Step 2: Set Data Converter to use custom Payload Codec.

Set your custom PayloadCodec with an instance of DataConverter in your Dial client options that you use to create the client.

The following example shows how to set your custom Data Converter from a package called mycodecpackage.

//...
c, err := client.Dial(client.Options{
		// Set DataConverter here to ensure that Workflow inputs and results are
		// encoded as required.
		DataConverter: mycodecpackage.DataConverter,
	})
//...
  • Data encoding is performed by the client using the converters and codecs provided by Temporal or your custom implementation when passing input to the Temporal Cluster. For example, plain text input is usually serialized into a JSON object, and can then be compressed or encrypted.
  • Data decoding may be performed by your application logic during your Workflows or Activities as necessary, but decoded Workflow results are never persisted back to the Temporal Cluster. Instead, they are stored encoded on the Cluster, and you need to provide an additional parameter when using the temporal workflow show command or when browsing the Web UI to view output.

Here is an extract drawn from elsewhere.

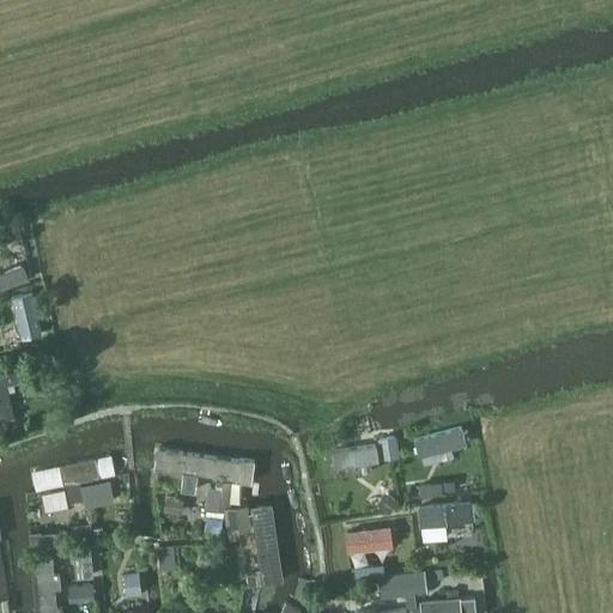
[(19,225),(5,229),(8,241),(23,237),(19,225)]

For reference, see the Encryption sample.

Using a Codec Server

A Codec Server is an HTTP server that uses your custom Codec logic to decode your data remotely. The Codec Server is independent of the Temporal Cluster and decodes your encrypted payloads through predefined endpoints. You create, operate, and manage access to your Codec Server in your own environment. The Temporal CLI and the Web UI in turn provide built-in hooks to call the Codec Server to decode encrypted payloads on demand. Refer to the Codec Server documentation for information on how to design and deploy a Codec Server.

For reference, see the Codec server sample.